Your response should consist solely of the lines from the one containing "# Mirror of" through the end of the data, copied exactly.
• • • • • • •
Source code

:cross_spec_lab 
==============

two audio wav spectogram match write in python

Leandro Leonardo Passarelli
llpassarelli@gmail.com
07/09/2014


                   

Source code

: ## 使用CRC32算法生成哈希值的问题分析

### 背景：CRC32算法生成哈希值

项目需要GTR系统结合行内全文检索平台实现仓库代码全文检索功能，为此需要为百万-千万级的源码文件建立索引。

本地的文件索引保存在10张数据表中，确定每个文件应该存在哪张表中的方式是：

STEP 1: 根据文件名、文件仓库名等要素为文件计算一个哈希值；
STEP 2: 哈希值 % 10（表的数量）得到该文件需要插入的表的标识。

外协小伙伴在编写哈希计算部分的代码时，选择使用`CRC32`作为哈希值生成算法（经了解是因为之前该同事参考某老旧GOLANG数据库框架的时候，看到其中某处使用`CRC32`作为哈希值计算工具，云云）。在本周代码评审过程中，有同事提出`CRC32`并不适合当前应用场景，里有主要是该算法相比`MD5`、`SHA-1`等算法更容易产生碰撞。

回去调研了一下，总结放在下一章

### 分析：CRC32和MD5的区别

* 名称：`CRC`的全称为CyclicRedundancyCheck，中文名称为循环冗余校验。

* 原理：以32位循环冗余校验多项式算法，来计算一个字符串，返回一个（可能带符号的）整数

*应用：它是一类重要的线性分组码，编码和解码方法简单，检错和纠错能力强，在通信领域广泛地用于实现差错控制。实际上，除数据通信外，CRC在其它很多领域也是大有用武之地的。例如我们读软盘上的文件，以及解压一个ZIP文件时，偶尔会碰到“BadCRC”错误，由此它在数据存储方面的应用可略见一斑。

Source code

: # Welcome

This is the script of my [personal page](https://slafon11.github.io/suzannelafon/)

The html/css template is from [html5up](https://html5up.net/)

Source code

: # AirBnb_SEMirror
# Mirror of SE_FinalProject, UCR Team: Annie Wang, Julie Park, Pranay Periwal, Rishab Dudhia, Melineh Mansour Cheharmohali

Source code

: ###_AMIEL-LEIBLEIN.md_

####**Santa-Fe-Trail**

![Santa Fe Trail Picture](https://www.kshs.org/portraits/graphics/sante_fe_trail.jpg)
• • • • • • •
> Answer box:
# Mirror of SE_FinalProject, UCR Team: Annie Wang, Julie Park, Pranay Periwal, Rishab Dudhia, Melineh Mansour Cheharmohali

Source code

: ###_AMIEL-LEIBLEIN.md_

####**Santa-Fe-Trail**

![Santa Fe Trail Picture](https://www.kshs.org/portraits/graphics/sante_fe_trail.jpg)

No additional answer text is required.